Rethinking public housing delivery: A global crisis and Bangladesh’s reform opportunity

The problem is rarely engineering. More often, it is the way housing projects are managed.

For decades, governments around the world have promised safe and affordable housing for families who cannot access the private market. Yet in many cities, that promise moves painfully slowly. Projects designed to take two or three years often stretch into a decade. Budgets grow, construction pauses, and families remain in overcrowded apartments waiting for housing that exists only on paper. The problem is rarely engineering. More often, it is the way housing projects are managed.

My own professional journey has exposed me to this challenge from two different contexts. I spent more than twelve years working as an architect in Dhaka, Bangladesh, coordinating residential developments and multidisciplinary design teams. Today I work on modernization projects within the public housing system in New York City. The two systems differ greatly in scale and resources, yet the operational challenge looks strikingly familiar. In both places, construction teams are often ready to work while projects wait for approvals as they move through multiple offices.

In major cities around the world, housing authorities manage thousands of aging apartments that require repair and modernization.
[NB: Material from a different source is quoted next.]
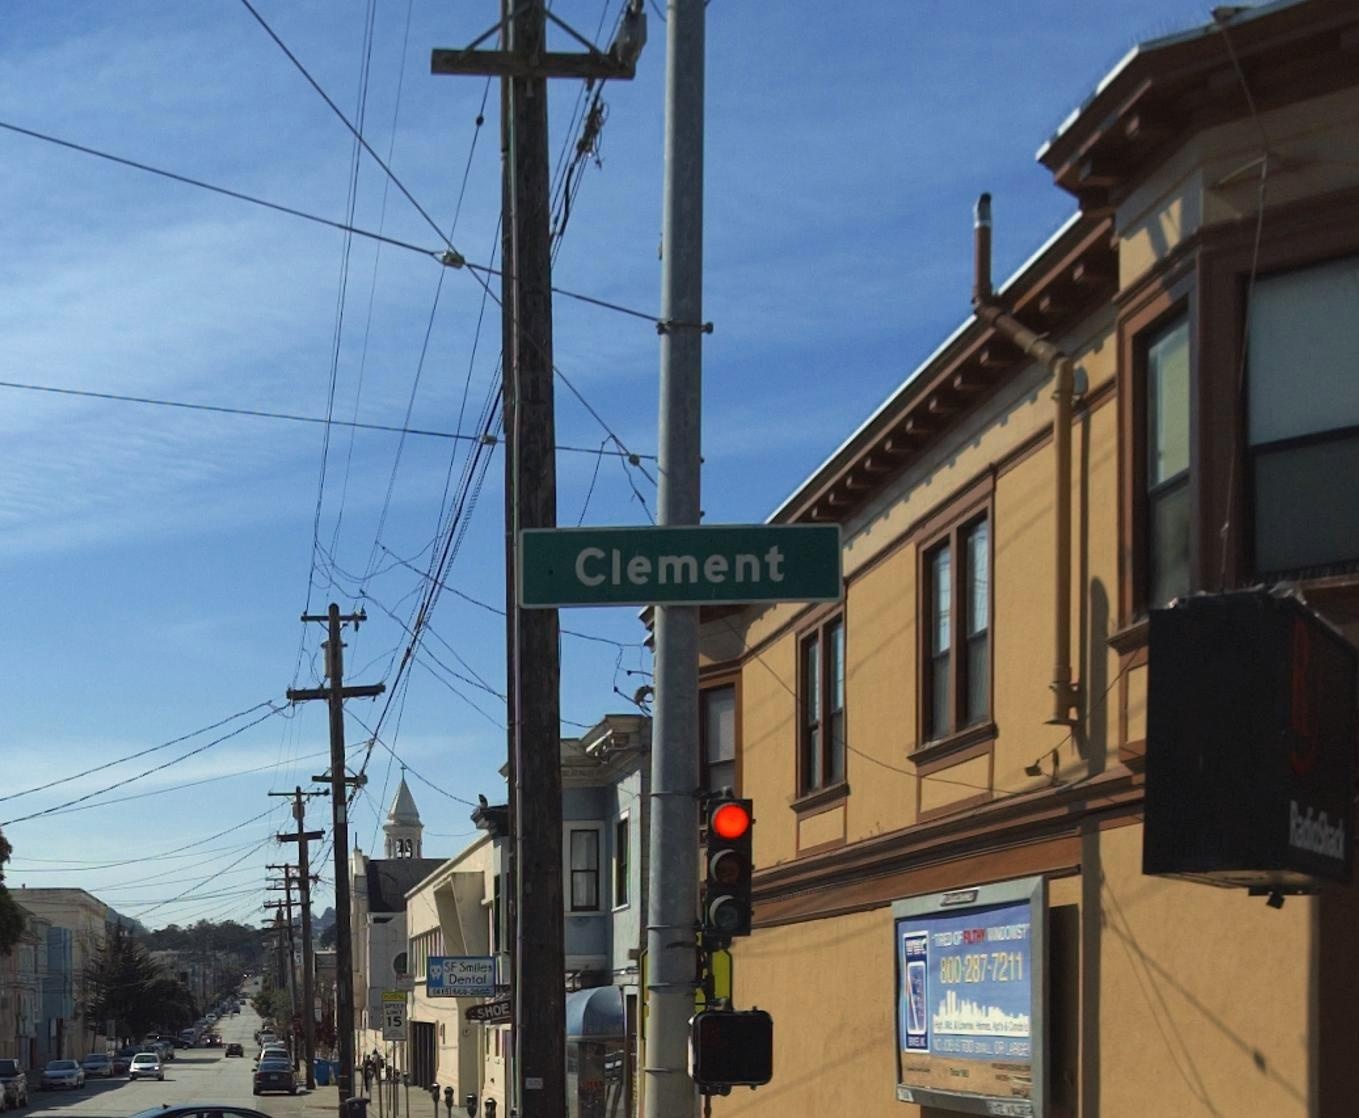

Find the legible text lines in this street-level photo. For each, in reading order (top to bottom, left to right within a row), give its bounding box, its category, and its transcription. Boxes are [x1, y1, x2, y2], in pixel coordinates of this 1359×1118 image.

Even in technologically advanced systems, projects frequently stall within layers of approvals, reporting requirements, and institutional overlaps. Engineers wait for design approvals, contractors wait for permits, and administrators wait for documentation that may already exist somewhere else. What should be a coordinated process becomes a chain of delays.

Bangladesh faces comparable challenges. Large housing initiatives often involve several agencies responsible for planning, engineering, procurement, and regulatory review. Each institution performs its own role, but the absence of a unified coordination system slows the entire process. A single technical disagreement or administrative bottleneck can hold back months of progress while costs continue to rise and housing shortages grow.

The encouraging reality is that the tools to transform housing delivery already exist. Digital construction management platforms now allow architects, engineers, contractors, and government agencies to collaborate within shared digital environments. Technologies such as Building Information Modeling can identify design conflicts before construction begins, while integrated dashboards can track site progress, approvals, and budgets in real time. When all stakeholders operate from the same information system, decision-making becomes faster and more transparent.

Bridging the gap between public housing needs and project delivery requires three practical reforms. First, stronger institutional coordination between planning authorities, engineering bodies, and housing agencies must become standard practice. Second, housing programmes should adopt centralized digital platforms that allow real-time monitoring of project progress and approvals. Third, modern construction approaches such as prefabrication, value engineering, and digital procurement should move from experimental pilots to routine practice.

Bangladesh is now passing through a moment of political transition, and such moments also create opportunities for reform. If this moment of change is used wisely, public housing in Bangladesh can move beyond slow promises and begin delivering homes at the pace that people deserve.

Kazi Nafisa Anjum is a senior RAJUK-enlisted architect from Bangladesh, currently working on public housing modernization projects in New York City.